-- Extrait du texte --
================================

Ces poèmes lumineux, riches en émotions et parfois empreints de magie, sont de véritables petites leçons de vie pleines de rêves et d’espoirs qui mettent du baume au coeur et enjoignent à regarder en soi. Une sorte de voyage intérieur, en somme, apaisant et ressourçant, mais pas seulement…

Car Mingan, mon village est avant tout une invitation à entrer dans la réalité des enfants innus de Mingan et à découvrir leur culture relativement méconnue, y compris leur langue. La version originale des poèmes en langue innue est en effet incluse à la fin de l’ouvrage, offrant une expérience culturelle riche mais surtout inédite. Il faut dire qu’on a peu l’habitude d’entendre les voix de ces nouvelles générations innues.

================================

-- Extrait de données --
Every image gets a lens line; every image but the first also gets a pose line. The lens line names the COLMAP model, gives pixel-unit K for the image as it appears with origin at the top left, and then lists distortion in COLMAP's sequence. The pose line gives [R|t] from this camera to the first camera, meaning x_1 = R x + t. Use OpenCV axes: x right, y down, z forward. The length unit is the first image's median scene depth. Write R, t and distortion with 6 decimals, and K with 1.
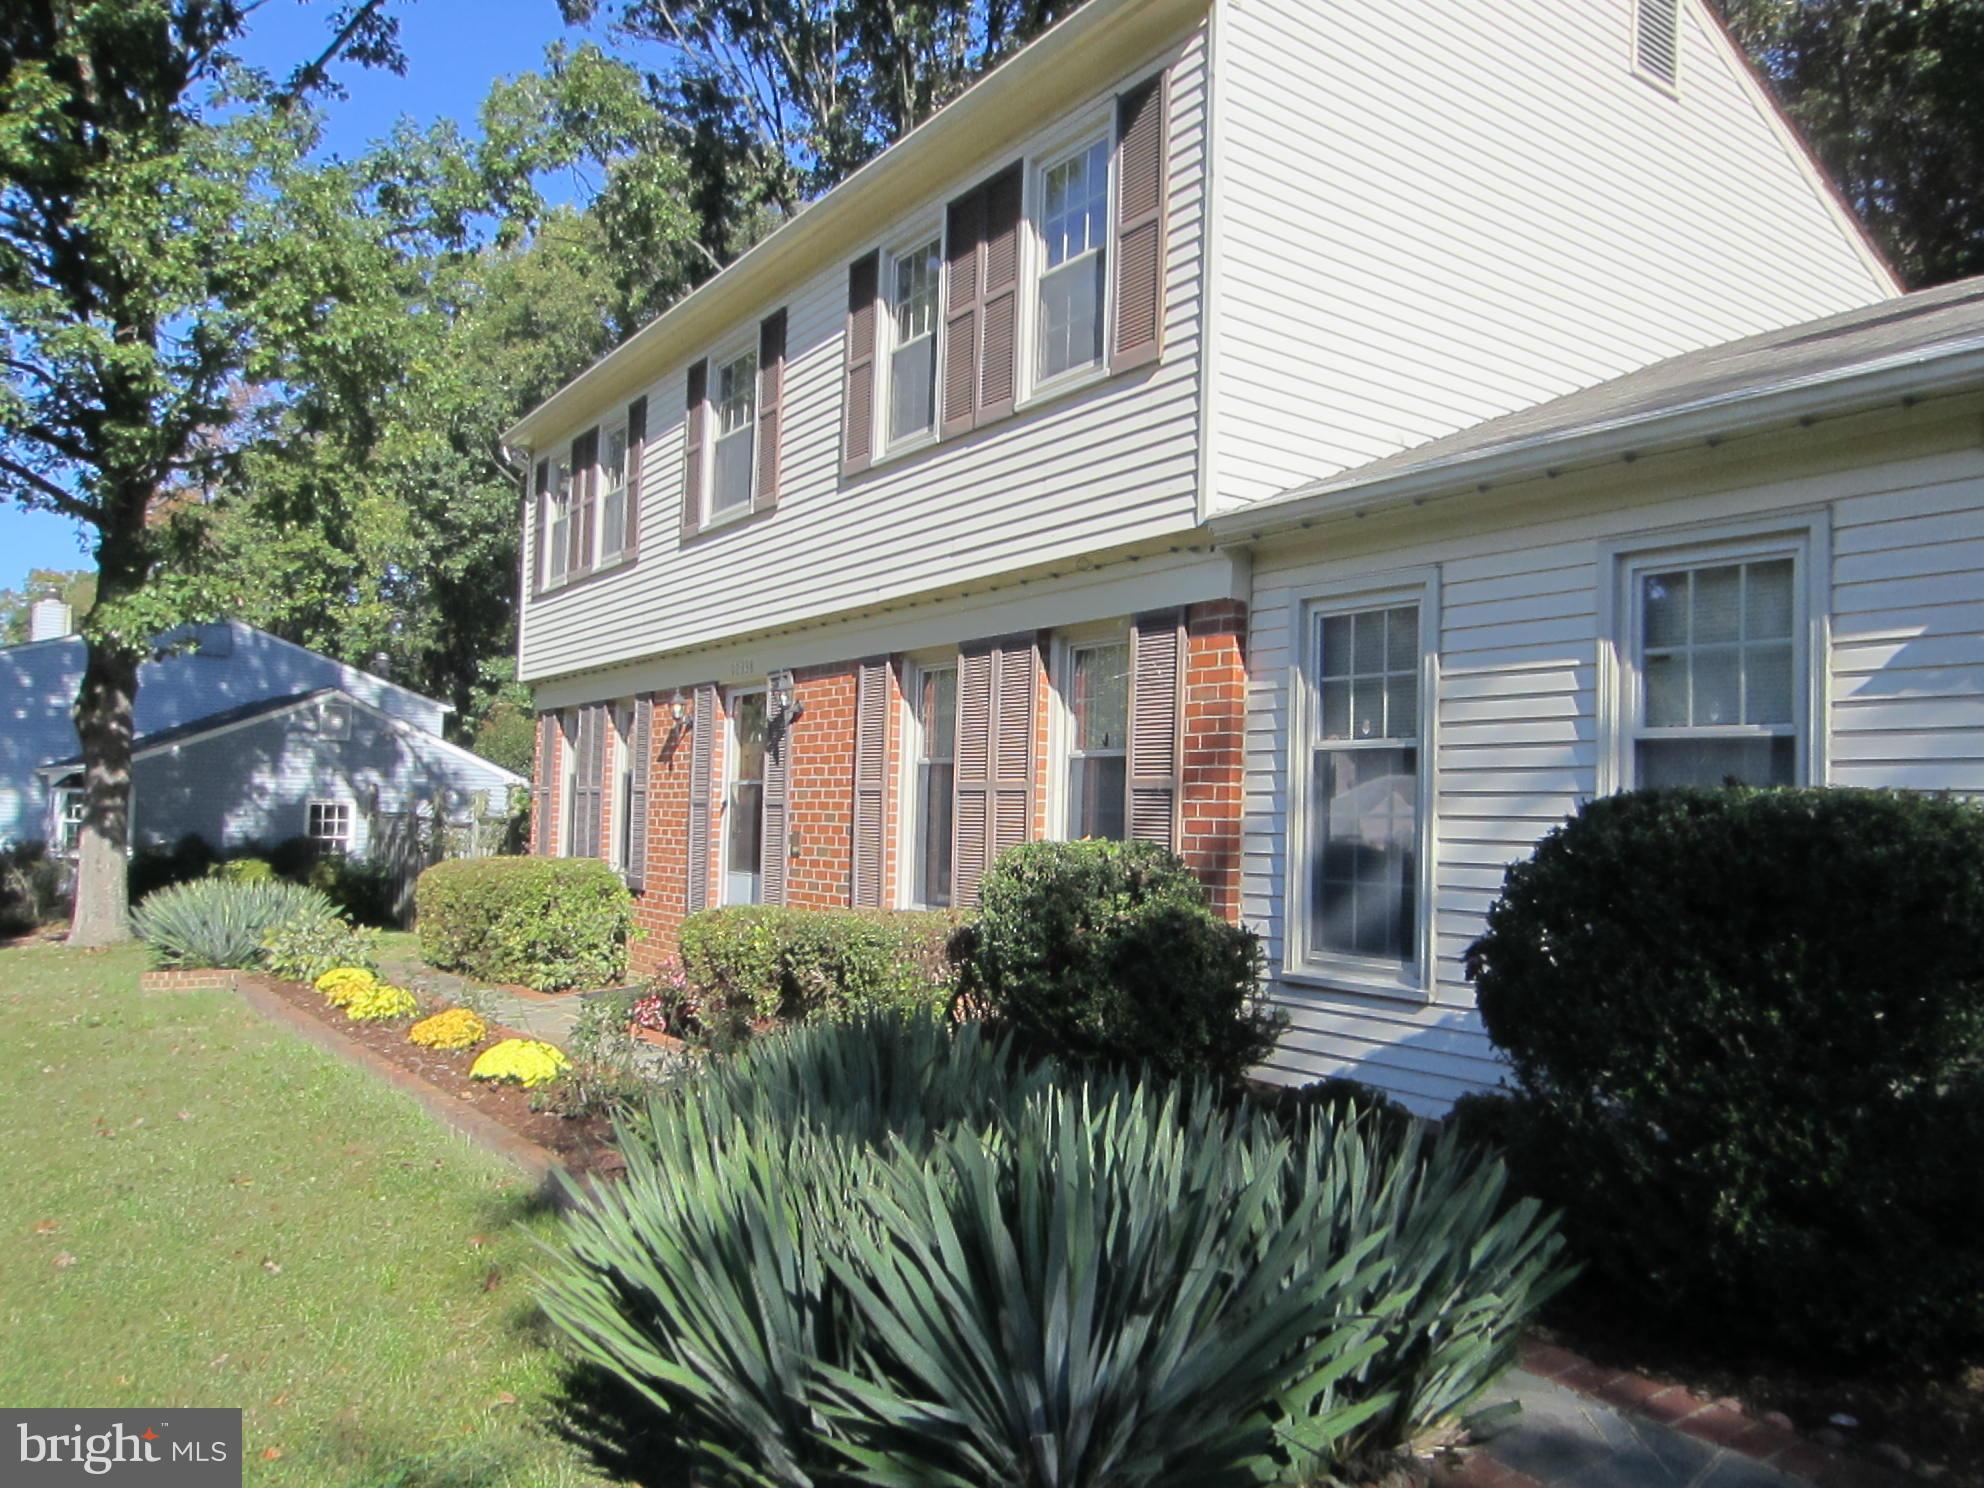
lens RADIAL K [[1431.8, 0, 992.0], [0, 1431.8, 744.0], [0, 0, 1]] dist [-0.035311, 0.000445]
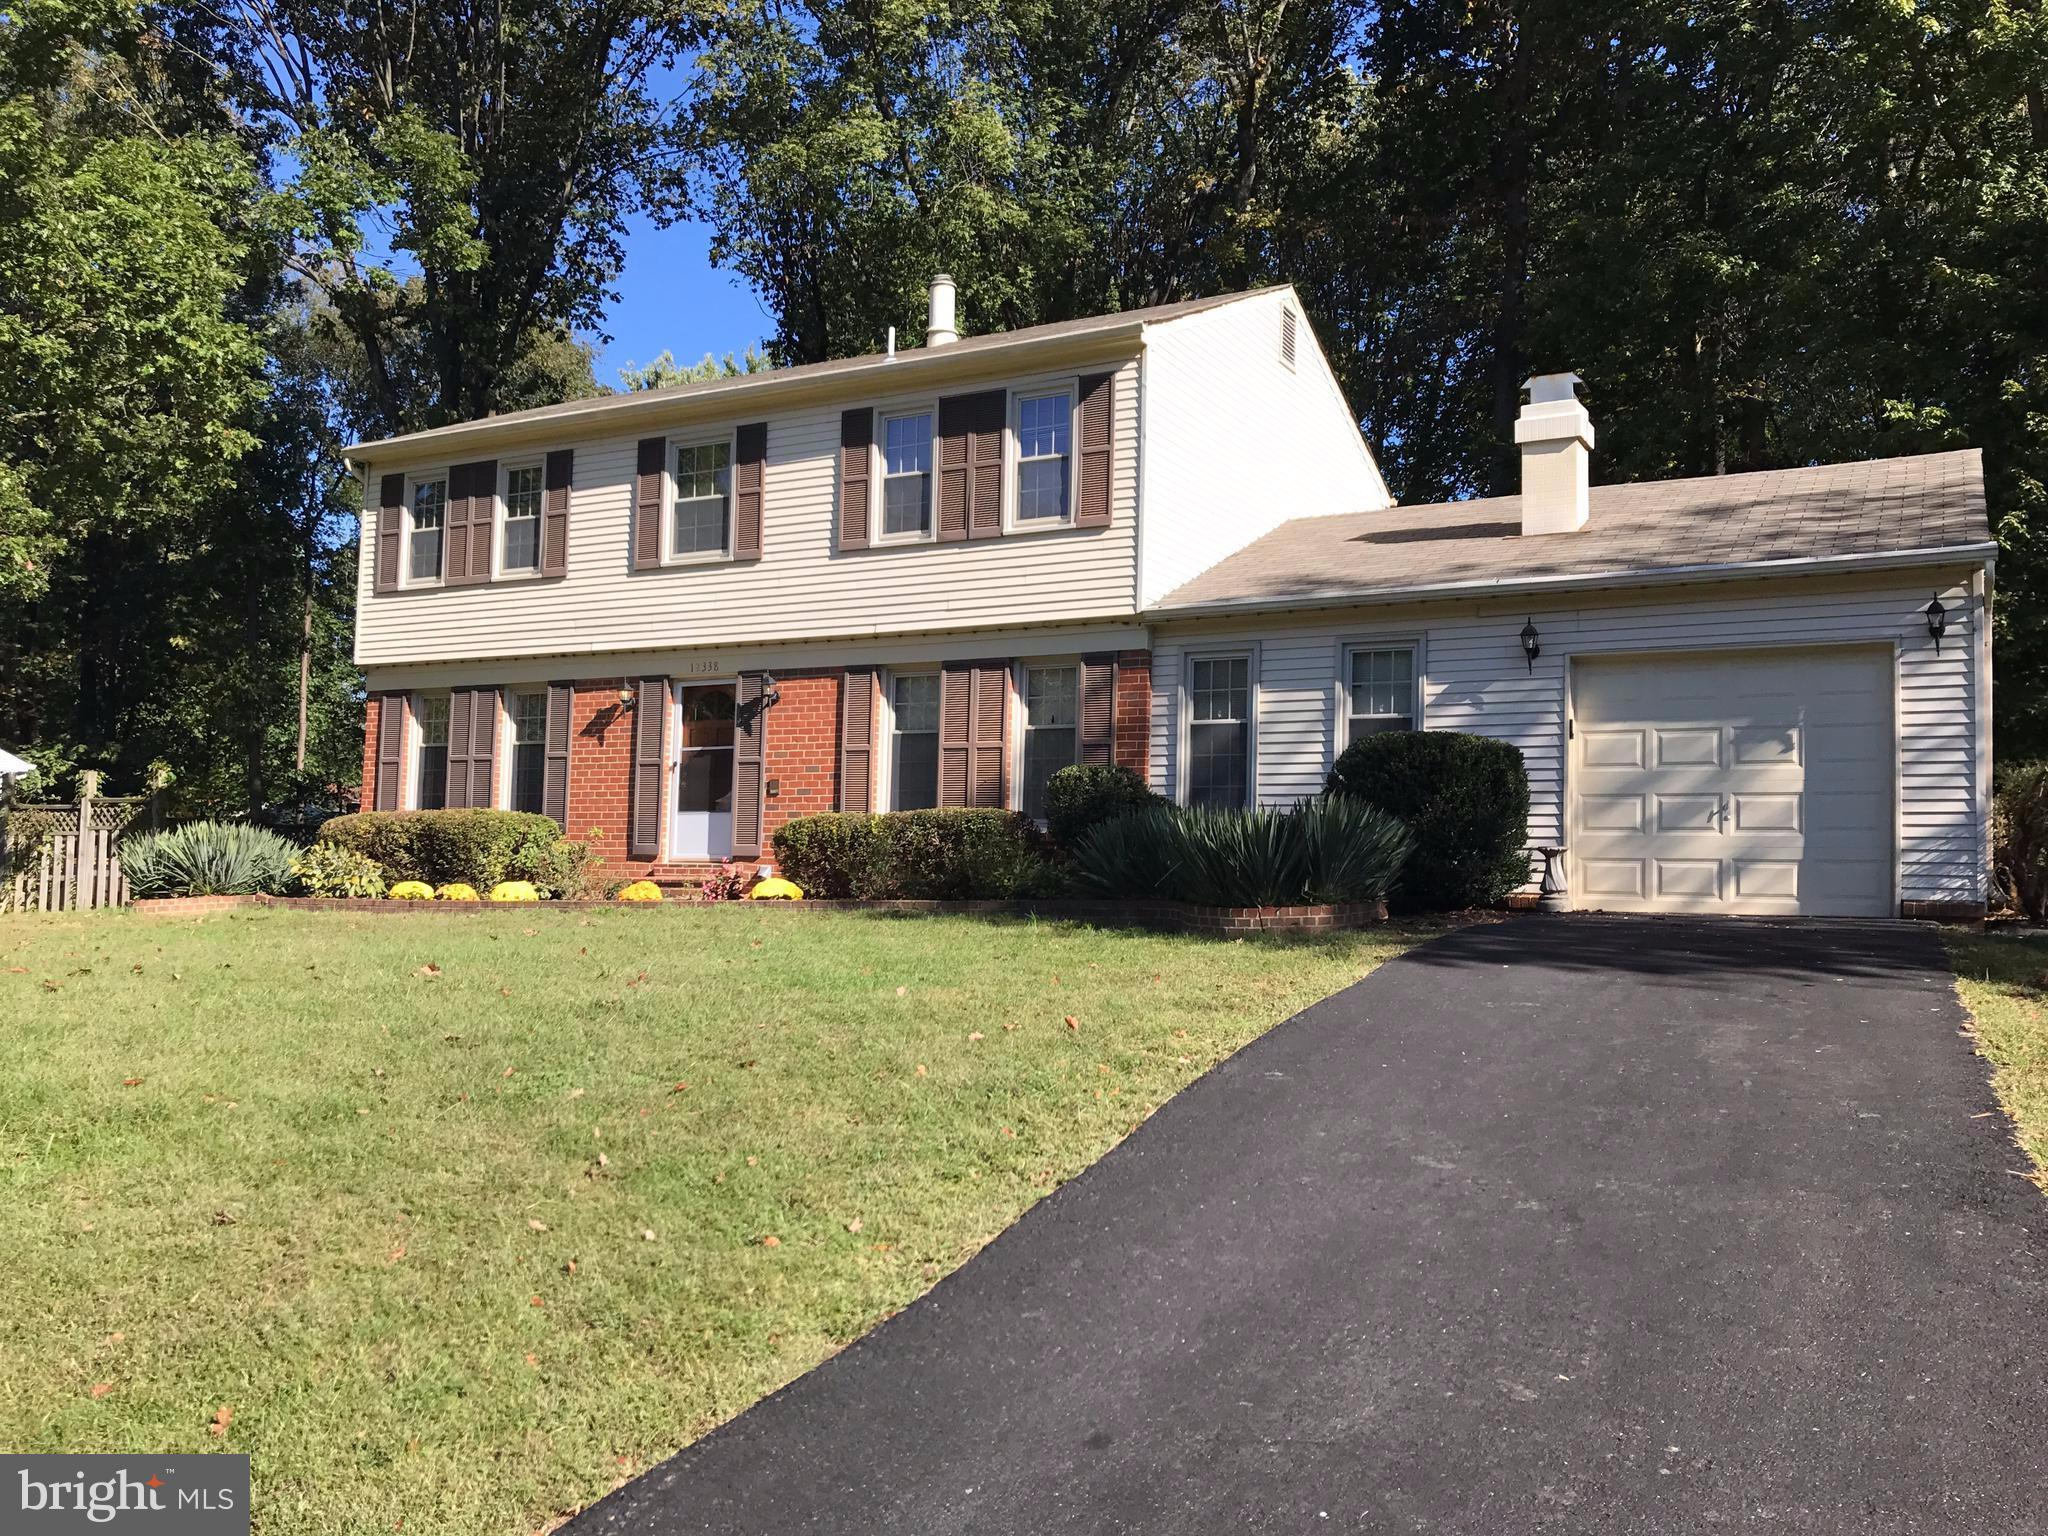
lens RADIAL K [[1694.4, 0, 1029.4], [0, 1694.4, 810.3], [0, 0, 1]] dist [0.038316, -0.001872]
pose [[0.896744, 0.011288, 0.442405, -0.914192], [-0.019986, 0.999688, 0.015003, 0.082255], [-0.442098, -0.022295, 0.896690, -0.955013]]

================================

-- Exercices proposés --
a) Relevez dans l'extrait chaque groupe formé d'un nom suivi d'une forme de l'adjectif « innu ».
b) Recopiez fidèlement le passage de l'extrait allant de « Car Mingan, mon village est » à « nouvelles générations innues. ».
Les lignes n'ont aucun lien avec l'extrait.

-- Vos réponses écrites --
a) enfants innus ; langue innue ; générations innues

b)
Car Mingan, mon village est avant tout une invitation à entrer dans la réalité des enfants innus de Mingan et à découvrir leur culture relativement méconnue, y compris leur langue. La version originale des poèmes en langue innue est en effet incluse à la fin de l’ouvrage, offrant une expérience culturelle riche mais surtout inédite. Il faut dire qu’on a peu l’habitude d’entendre les voix de ces nouvelles générations innues.